Valanga al Col Chamolé, l’appello conferma la colpevolezza dei sei istruttori

Scendono però, per effetto della concessione delle attenuanti generiche, le pene comminate ad ognuno. Il processo riguardava l’incidente del 7 aprile 2018, quando una valanga uccise due partecipanti ad un’uscita scialpinistica di una scuola del Cai.
Il luogo della valanga a Pila  - Foto di Erik Pernisco
Cronaca

Resta la colpevolezza per tutti e sei gli imputati, ma rispetto a quanto stabilito in primo grado dal Tribunale di Aosta le pene si affievoliscono. E’ la decisione dei giudici della Corte d’Appello di Torino nel processo sull’incidente del 7 aprile 2018, quando una valanga si staccò dal colle Chamolé, uccidendo due dei ventun partecipanti a una uscita scialpinistica promossa dalla scuola “Pietramora” del Club Alpino Italiano (composta dalle sezioni del club di Cesena, Faenza, Forlì, Imola, Ravenna e Rimini). Le imputazioni erano di omicidio colposo plurimo e disastro colposo.

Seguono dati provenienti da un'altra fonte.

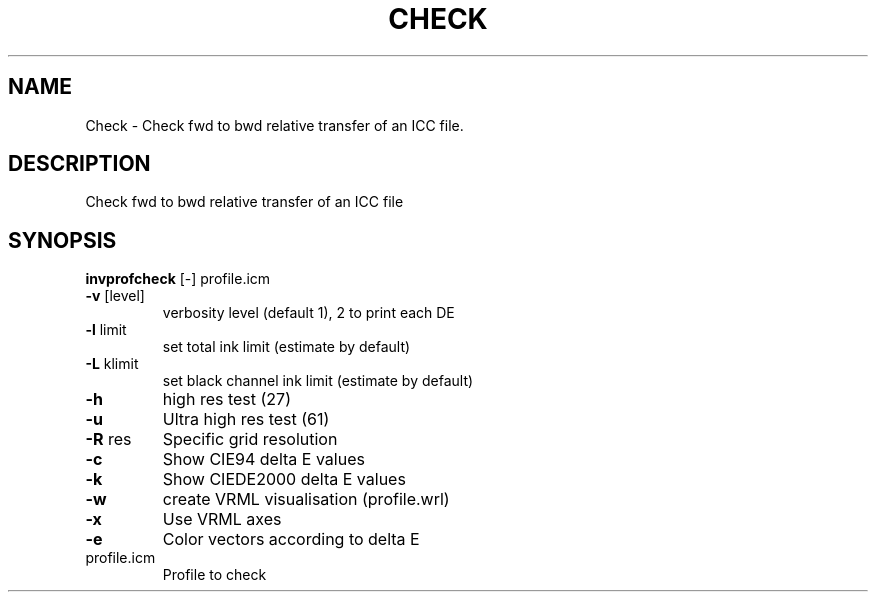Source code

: .\" DO NOT MODIFY THIS FILE!  It was generated by help2man 1.44.1.
.TH CHECK "1" "September 2014" "invprofcheck" "User Commands"
.SH NAME
Check \- Check fwd to bwd relative transfer of an ICC file.
.SH DESCRIPTION
Check fwd to bwd relative transfer of an ICC file
.SH SYNOPSIS
.B invprofcheck
.RB [\-]\ profile.icm
.TP
\fB\-v\fR [level]
verbosity level (default 1), 2 to print each DE
.TP
\fB\-l\fR limit
set total ink limit (estimate by default)
.TP
\fB\-L\fR klimit
set black channel ink limit (estimate by default)
.TP
\fB\-h\fR
high res test (27)
.TP
\fB\-u\fR
Ultra high res test (61)
.TP
\fB\-R\fR res
Specific grid resolution
.TP
\fB\-c\fR
Show CIE94 delta E values
.TP
\fB\-k\fR
Show CIEDE2000 delta E values
.TP
\fB\-w\fR
create VRML visualisation (profile.wrl)
.TP
\fB\-x\fR
Use VRML axes
.TP
\fB\-e\fR
Color vectors according to delta E
.TP
profile.icm
Profile to check
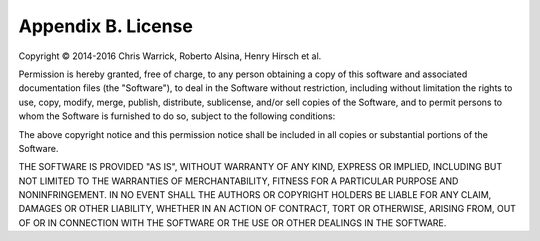 ===================
Appendix B. License
===================

Copyright © 2014-2016 Chris Warrick, Roberto Alsina, Henry Hirsch et al.

Permission is hereby granted, free of charge, to any
person obtaining a copy of this software and associated
documentation files (the "Software"), to deal in the
Software without restriction, including without limitation
the rights to use, copy, modify, merge, publish,
distribute, sublicense, and/or sell copies of the
Software, and to permit persons to whom the Software is
furnished to do so, subject to the following conditions:

The above copyright notice and this permission notice
shall be included in all copies or substantial portions of
the Software.

THE SOFTWARE IS PROVIDED "AS IS", WITHOUT WARRANTY OF ANY
KIND, EXPRESS OR IMPLIED, INCLUDING BUT NOT LIMITED TO THE
WARRANTIES OF MERCHANTABILITY, FITNESS FOR A PARTICULAR
PURPOSE AND NONINFRINGEMENT. IN NO EVENT SHALL THE AUTHORS
OR COPYRIGHT HOLDERS BE LIABLE FOR ANY CLAIM, DAMAGES OR
OTHER LIABILITY, WHETHER IN AN ACTION OF CONTRACT, TORT OR
OTHERWISE, ARISING FROM, OUT OF OR IN CONNECTION WITH THE
SOFTWARE OR THE USE OR OTHER DEALINGS IN THE SOFTWARE.
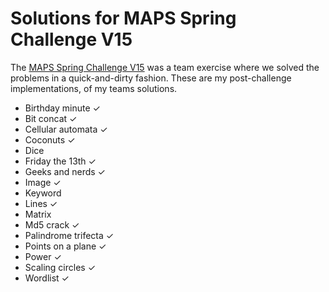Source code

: * Solutions for MAPS Spring Challenge V15

  The [[https://github.com/MAPSuio/MPC-V15][MAPS Spring Challenge V15]] was a team exercise where we solved the
  problems in a quick-and-dirty fashion. These are my post-challenge
  implementations, of my teams solutions.

  - Birthday minute ✓
  - Bit concat ✓
  - Cellular automata ✓
  - Coconuts ✓
  - Dice
  - Friday the 13th ✓
  - Geeks and nerds ✓
  - Image ✓
  - Keyword
  - Lines ✓
  - Matrix
  - Md5 crack ✓
  - Palindrome trifecta ✓
  - Points on a plane ✓
  - Power ✓
  - Scaling circles ✓
  - Wordlist ✓
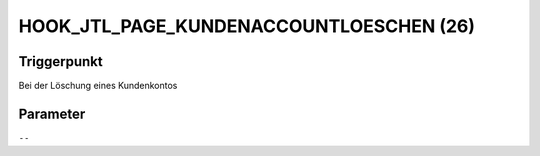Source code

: HOOK_JTL_PAGE_KUNDENACCOUNTLOESCHEN (26)
========================================

Triggerpunkt
""""""""""""

Bei der Löschung eines Kundenkontos

Parameter
"""""""""

``--``
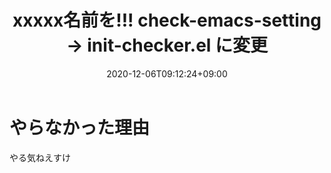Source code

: #+TITLE: xxxxx名前を!!! check-emacs-setting -> init-checker.el に変更
#+DATE: 2020-12-06T09:12:24+09:00
#+DRAFT: false
#+TAGS[]: test
* やらなかった理由
やる気ねえすけ
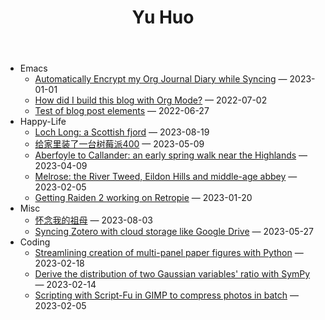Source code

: #+TITLE: Yu Huo

- Emacs
  - [[file:emacs/synced-encrypted-journal.org][Automatically Encrypt my Org Journal Diary while Syncing]] --- 2023-01-01
  - [[file:emacs/build-blog.org][How did I build this blog with Org Mode?]] --- 2022-07-02
  - [[file:emacs/test.org][Test of blog post elements]] --- 2022-06-27
- Happy-Life
  - [[file:happy-life/loch-long.org][Loch Long: a Scottish fjord]] --- 2023-08-19
  - [[file:happy-life/rpi400-home.org][给家里装了一台树莓派400]] --- 2023-05-09
  - [[file:happy-life/aberfoyle-callander.org][Aberfoyle to Callander: an early spring walk near the Highlands]] --- 2023-04-09
  - [[file:happy-life/melrose.org][Melrose: the River Tweed, Eildon Hills and middle-age abbey]] --- 2023-02-05
  - [[file:happy-life/raiden2.org][Getting Raiden 2 working on Retropie]] --- 2023-01-20
- Misc
  - [[file:misc/grandmother.org][怀念我的祖母]] --- 2023-08-03
  - [[file:misc/sync-zotero.org][Syncing Zotero with cloud storage like Google Drive]] --- 2023-05-27
- Coding
  - [[file:coding/paper-figures.org][Streamlining creation of multi-panel paper figures with Python]] --- 2023-02-18
  - [[file:coding/sympy-gaussian-quotient.org][Derive the distribution of two Gaussian variables' ratio with SymPy]] --- 2023-02-14
  - [[file:coding/script-fu.org][Scripting with Script-Fu in GIMP to compress photos in batch]] --- 2023-02-05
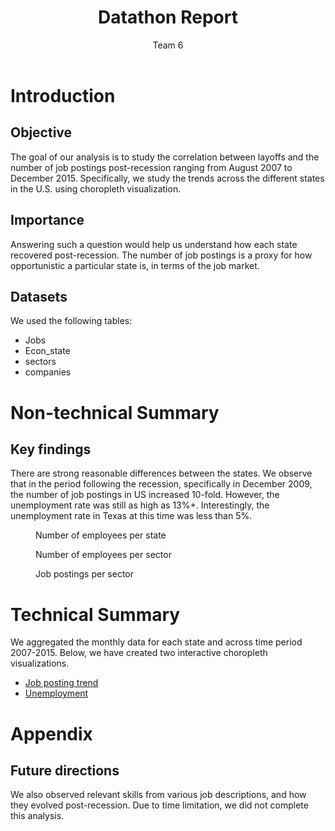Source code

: #+TITLE: Datathon Report
#+AUTHOR: Team 6
#+OPTIONS: toc:nil num:2 ^:nil

#+begin_latex
  \begin{abstract}
  Abstract goes here.
  \end{abstract}
#+end_latex

#+NAME: Code: 
#+begin_src R :exports none
  source("../code/setup.R")
#+end_src

* Introduction
** Objective
The goal of our analysis is to study the correlation between layoffs
and the number of job postings post-recession ranging from August 2007
to December 2015. Specifically, we study the trends across the
different states in the U.S. using choropleth visualization. 

** Importance
Answering such a question would help us understand how each state
recovered post-recession. The number of job postings is a proxy for
how opportunistic a particular state is, in terms of the job market. 

** Datasets
We used the following tables:
- Jobs
- Econ_state
- sectors
- companies
* Non-technical Summary
** Key findings
There are strong reasonable differences between the states. We observe
that in the period following the recession, specifically in December
2009, the number of job postings in US increased 10-fold. However, the
unemployment rate was still as high as 13%+. Interestingly, the
unemployment rate in Texas at this time was less than 5%. 

#+CAPTION: Number of employees per state
[[./employee_state.png]]

#+CAPTION: Number of employees per sector
[[./employment_sector.png]]


#+CAPTION: Job postings per sector
[[./job_sec.png]]

* Technical Summary
We aggregated the monthly data for each state and across time period
2007-2015. Below, we have created two interactive choropleth
visualizations.
- [[../postings/animated_choropleth.html][Job posting trend]]
- [[../ur/animated_choropleth.html][Unemployment]]

* Appendix
** Future directions
We also observed relevant skills from various job descriptions, and
how they evolved post-recession. Due to time limitation, we did not
complete this analysis.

La condanna è passata a un anno e quattro mesi di reclusione per Vittorio Lega (51 anni, Imola), direttore del corso cui in primo grado vennero inflitti due anni. Agli altri cinque istruttori del Club Alpino Italiano, è stato inflitto un anno (contro l’anno e mezzo del giudizio al Tribunale di Aosta, chiusosi il 24 febbraio 2021). Si tratta di Alberto Assirelli (53, Ravenna), Leopoldo Grilli (48, Imola), Paola Marabini (50, Faenza), Matteo Manuelli (47, Imola) e Giacomo Lippera (50, Chiaravalle). Il ricalcolo delle pene è l’effetto della concessione, a tutti, delle attenuanti generiche (riconosciuta anche la sospensione condizionale).

Secondo quanto ricostruito dagli inquirenti dopo l’incidente, i sei istruttori avevano agito con “negligenza, imprudenza ed imperizia”, radunando “la maggior parte” dei ventun partecipanti “sulla cima del colle Chamolé (quota 2.620 metri circa) ed attraversandolo in corrispondenza di una placca a vento”. Per l’accusa, in quel momento, il cumulo di neve “a causa del passaggio degli sciatori, si staccava e provocava una valanga”, dal fronte di circa 200 metri e sviluppatasi per quasi 600 metri di lunghezza.

Il distacco aveva investito due degli imputati, Manuelli e Lippera, poi soccorsi assieme ad un terzo corsista. Non ce l’avevano invece fatta il 28enne Roberto Bucci di Imola e il 52enne Carlo Dall’Osso, della stessa città, che era anch’egli istruttore Cai. Le indagini erano state curate dal Soccorso Alpino della Guardia di finanza di Entrèves e avevano visto anche la realizzazione di una perizia tecnica, in sede di incidente probatorio. Nelle scorse udienze, oltre a un sopralluogo sul posto, erano stati sentiti gli imputati e alcuni testimoni.

Cai: “Sentenza sconcertante”

Già all’indomani del verdetto di primo grado, il Club Alpino Italiano aveva reagito alla decisione del giudice monocratico Marco Tornatore. “Abbiamo preso atto con rammarico della sentenza di condanna pronunciata dal Tribunale di Aosta, che sembra contraddire inequivoche risultanze probatorie e valutazioni espresse dai più autorevoli esperti sentiti in corso di giudizio. – commenta la sentenza il Presidente generale del CAI, Vincenzo Torti –  Ancor più grave è l’aver esteso la più volte contestata responsabilità a tutti i soggetti coinvolti, assimilando al ruolo del direttore del corso quello dei volontari di mero supporto collaborativo, che, in quanto non titolati, non avevano alcuna funzione in ordine a valutazioni non di loro competenza. Una scelta processuale accusatoria stigmatizzata sin dal primo momento, quella cosiddetta ‘a strascico’, che talora viene utilizzata in avvio di indagine, ma viene superata all’esito di approfondimenti che consentono di individuare ruoli e contributi causali. Scelta ancor meno condivisibile, laddove ha portato, su tale errato presupposto, ad escludere qualsivoglia rilevanza al decesso del partecipante ‘qualificato'”.

Il Club alpino italiano si era quindi detto confidente nel giudizio d’appello, confermando “la piena solidarietà ai propri soci, ai quali non mancherà di assicurare la necessaria vicinanza e assistenza”. I giudici di secondo grado, però, non hanno escluso la responsabilità degli imputati.